Gulistan Gulo: Women are the leading force in Rojava

Gulistan Gulo was nine years old when she met Abdullah Öcalan in 1991 in the Bekaa Valley. Like all members of the Gulo family, she is closely associated with the Kurdish liberation movement. Today she is active in Kongra Star in Qamishlo.

Gulistan Gulo was born in 1982 in the Hilêliyê district of Qamishlo. She is married and has four children. Like all members of the Gulo family, she is closely associated with the Kurdish liberation movement. She has been involved in women's work since 2011 and is now active in the women's umbrella organisation Kongra Star in Qamishlo.

As a child, she drove with her family to the Bekaa Valley in Lebanon on 15 August 1991, and met Abdullah Öcalan there. She says about this encounter: "I was still a child, but he radiated a strength that continues to this day. His ideas were a source of strength not only for the Kurdish people, but for all the different population groups. Many of my family and many of our neighbours came with us. There I learned that women were joining the struggle for a free people and a free Kurdistan."

Gulistan was already politically active before the Rojava revolution: "My third child was not yet born. I knew that I needed to be more active in my work. However, my children were small and I had to look after them. As I became more active in 2010, the Ba'ath regime's repression against my family increased. In 2011, a women's movement congress took place in Afrin and I decided to join the women's liberation struggle. This made it clearer to me how women work and how we deal with women in society. After the congress, I worked as a board member of Kongra Star in Qamishlo."

At that time, the women's association was still called Yekîtiya Star. Gulistan says: "It was a difficult time; the regime repression was heavy everywhere. The regime prevented women from organizing. So it wasn't like today. At that time, women could hardly leave the house. Today it is different. Women can work and fight anywhere. That is why we see the Rojava revolution as a revolution that began with women getting out of the house."

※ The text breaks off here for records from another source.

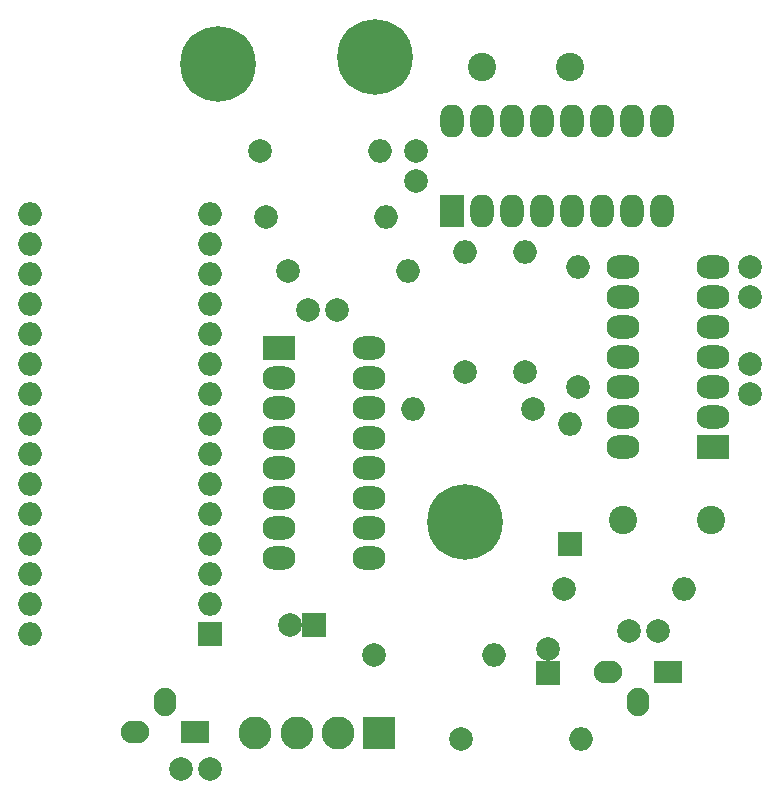
<source format=gbr>
G04 #@! TF.GenerationSoftware,KiCad,Pcbnew,(5.0.0-rc2-dev-179-gab3780148)*
G04 #@! TF.CreationDate,2018-03-20T14:47:54-05:00*
G04 #@! TF.ProjectId,conductivity_sensor,636F6E6475637469766974795F73656E,rev?*
G04 #@! TF.SameCoordinates,Original*
G04 #@! TF.FileFunction,Soldermask,Top*
G04 #@! TF.FilePolarity,Negative*
%FSLAX46Y46*%
G04 Gerber Fmt 4.6, Leading zero omitted, Abs format (unit mm)*
G04 Created by KiCad (PCBNEW (5.0.0-rc2-dev-179-gab3780148)) date 03/20/18 14:47:54*
%MOMM*%
%LPD*%
G01*
G04 APERTURE LIST*
%ADD10O,1.900000X2.400000*%
%ADD11R,2.400000X1.900000*%
%ADD12O,2.400000X1.900000*%
%ADD13C,2.000000*%
%ADD14R,2.000000X2.000000*%
%ADD15O,2.000000X2.000000*%
%ADD16R,2.000000X2.800000*%
%ADD17O,2.000000X2.800000*%
%ADD18R,2.800000X2.000000*%
%ADD19O,2.800000X2.000000*%
%ADD20C,6.400000*%
%ADD21R,2.800000X2.800000*%
%ADD22C,2.800000*%
%ADD23C,2.400000*%
G04 APERTURE END LIST*
D10*
X109855000Y-136525000D03*
D11*
X112395000Y-139065000D03*
D12*
X107315000Y-139065000D03*
D13*
X113665000Y-142240000D03*
X111165000Y-142240000D03*
D14*
X113665000Y-130810000D03*
D15*
X98425000Y-97790000D03*
X113665000Y-128270000D03*
X98425000Y-100330000D03*
X113665000Y-125730000D03*
X98425000Y-102870000D03*
X113665000Y-123190000D03*
X98425000Y-105410000D03*
X113665000Y-120650000D03*
X98425000Y-107950000D03*
X113665000Y-118110000D03*
X98425000Y-110490000D03*
X113665000Y-115570000D03*
X98425000Y-113030000D03*
X113665000Y-113030000D03*
X98425000Y-115570000D03*
X113665000Y-110490000D03*
X98425000Y-118110000D03*
X113665000Y-107950000D03*
X98425000Y-120650000D03*
X113665000Y-105410000D03*
X98425000Y-123190000D03*
X113665000Y-102870000D03*
X98425000Y-125730000D03*
X113665000Y-100330000D03*
X98425000Y-128270000D03*
X113665000Y-97790000D03*
X98425000Y-130810000D03*
X113665000Y-95250000D03*
X98425000Y-95250000D03*
D16*
X134112000Y-94996000D03*
D17*
X151892000Y-87376000D03*
X136652000Y-94996000D03*
X149352000Y-87376000D03*
X139192000Y-94996000D03*
X146812000Y-87376000D03*
X141732000Y-94996000D03*
X144272000Y-87376000D03*
X144272000Y-94996000D03*
X141732000Y-87376000D03*
X146812000Y-94996000D03*
X139192000Y-87376000D03*
X149352000Y-94996000D03*
X136652000Y-87376000D03*
X151892000Y-94996000D03*
X134112000Y-87376000D03*
D18*
X119507000Y-106553000D03*
D19*
X127127000Y-124333000D03*
X119507000Y-109093000D03*
X127127000Y-121793000D03*
X119507000Y-111633000D03*
X127127000Y-119253000D03*
X119507000Y-114173000D03*
X127127000Y-116713000D03*
X119507000Y-116713000D03*
X127127000Y-114173000D03*
X119507000Y-119253000D03*
X127127000Y-111633000D03*
X119507000Y-121793000D03*
X127127000Y-109093000D03*
X119507000Y-124333000D03*
X127127000Y-106553000D03*
D18*
X156210000Y-114935000D03*
D19*
X148590000Y-99695000D03*
X156210000Y-112395000D03*
X148590000Y-102235000D03*
X156210000Y-109855000D03*
X148590000Y-104775000D03*
X156210000Y-107315000D03*
X148590000Y-107315000D03*
X156210000Y-104775000D03*
X148590000Y-109855000D03*
X156210000Y-102235000D03*
X148590000Y-112395000D03*
X156210000Y-99695000D03*
X148590000Y-114935000D03*
D13*
X135255000Y-108585000D03*
D15*
X135255000Y-98425000D03*
D13*
X140335000Y-108585000D03*
D15*
X140335000Y-98425000D03*
D13*
X118364000Y-95504000D03*
D15*
X128524000Y-95504000D03*
D13*
X120269000Y-100076000D03*
D15*
X130429000Y-100076000D03*
D13*
X127508000Y-132588000D03*
D15*
X137668000Y-132588000D03*
D13*
X143637000Y-127000000D03*
D15*
X153797000Y-127000000D03*
D13*
X140970000Y-111760000D03*
D15*
X130810000Y-111760000D03*
D13*
X144780000Y-109855000D03*
D15*
X144780000Y-99695000D03*
D13*
X117856000Y-89916000D03*
D15*
X128016000Y-89916000D03*
D13*
X134874000Y-139700000D03*
D15*
X145034000Y-139700000D03*
D20*
X127635000Y-81915000D03*
X135255000Y-121285000D03*
X114300000Y-82550000D03*
D21*
X127960000Y-139192000D03*
D22*
X124460000Y-139192000D03*
X120960000Y-139192000D03*
X117460000Y-139192000D03*
D14*
X144145000Y-123190000D03*
D15*
X144145000Y-113030000D03*
D10*
X149860000Y-136525000D03*
D11*
X152400000Y-133985000D03*
D12*
X147320000Y-133985000D03*
D23*
X148590000Y-121158000D03*
X156090000Y-121158000D03*
D13*
X159385000Y-102235000D03*
X159385000Y-99735000D03*
X131064000Y-89916000D03*
X131064000Y-92416000D03*
D23*
X144145000Y-82804000D03*
X136645000Y-82804000D03*
D13*
X124420000Y-103378000D03*
X121920000Y-103378000D03*
X159385000Y-107950000D03*
X159385000Y-110450000D03*
X151598000Y-130556000D03*
X149098000Y-130556000D03*
D14*
X122428000Y-130048000D03*
D13*
X120428000Y-130048000D03*
D14*
X142240000Y-134080000D03*
D13*
X142240000Y-132080000D03*
M02*

</source>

In the run-up to the Rojava Revolution in 2012, conditions changed, says Gulistan: "The population rebelled against the oppression of the regime. It was clear to us that we had to work even more now. The Democratic Syria Council (MSD) was founded in 2015 and the women's organization included not only Kurds, but women from all population groups in the region. There is no difference between ethnicity and religion. The Arab women did a very good job. In the Liberated Areas, efforts were made to break the oppressive mentality. Instead of despotic ideas, Abdullah Öcalan's democratic ideas about freedom flourished."

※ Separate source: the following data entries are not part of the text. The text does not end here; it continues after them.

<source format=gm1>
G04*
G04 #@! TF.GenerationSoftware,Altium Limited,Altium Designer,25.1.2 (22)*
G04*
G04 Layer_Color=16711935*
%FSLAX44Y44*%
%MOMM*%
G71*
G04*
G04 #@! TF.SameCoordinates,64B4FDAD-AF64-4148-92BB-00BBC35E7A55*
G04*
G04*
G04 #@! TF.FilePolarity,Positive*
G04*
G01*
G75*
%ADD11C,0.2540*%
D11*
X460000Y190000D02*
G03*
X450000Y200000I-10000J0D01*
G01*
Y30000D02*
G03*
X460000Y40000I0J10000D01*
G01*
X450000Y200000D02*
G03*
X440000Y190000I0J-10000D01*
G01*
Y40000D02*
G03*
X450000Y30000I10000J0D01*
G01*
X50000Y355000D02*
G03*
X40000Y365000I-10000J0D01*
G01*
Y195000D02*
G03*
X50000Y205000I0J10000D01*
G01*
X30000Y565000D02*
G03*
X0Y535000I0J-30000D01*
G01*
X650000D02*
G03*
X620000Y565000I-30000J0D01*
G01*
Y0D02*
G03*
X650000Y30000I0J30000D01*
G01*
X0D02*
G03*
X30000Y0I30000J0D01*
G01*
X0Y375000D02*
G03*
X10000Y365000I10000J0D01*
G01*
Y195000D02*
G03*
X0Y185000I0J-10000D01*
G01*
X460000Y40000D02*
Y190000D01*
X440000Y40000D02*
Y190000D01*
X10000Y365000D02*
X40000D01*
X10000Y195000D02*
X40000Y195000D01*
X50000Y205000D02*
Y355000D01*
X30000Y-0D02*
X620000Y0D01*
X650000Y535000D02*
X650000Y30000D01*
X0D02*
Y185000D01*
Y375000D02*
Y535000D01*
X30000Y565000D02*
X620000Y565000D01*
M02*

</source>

Gulistan Gulo's family has been deeply involved in the Kurdish liberation movement since the 1980s, and dozens of family members have died in the fight for freedom. "We also had many dead during the Rojava Revolution. On 9 November 2021, my uncle Yusif Gulo fell together with two of his grandchildren. Apê Yusif served the Kurdish cause for over forty years. He was the first in our family to fight for the liberation of women. We all listened to him and benefited from his thoughts. Our martyrs reinforce our determination. We will keep fighting until a free life is possible everywhere in Kurdistan. We raise our children in this spirit."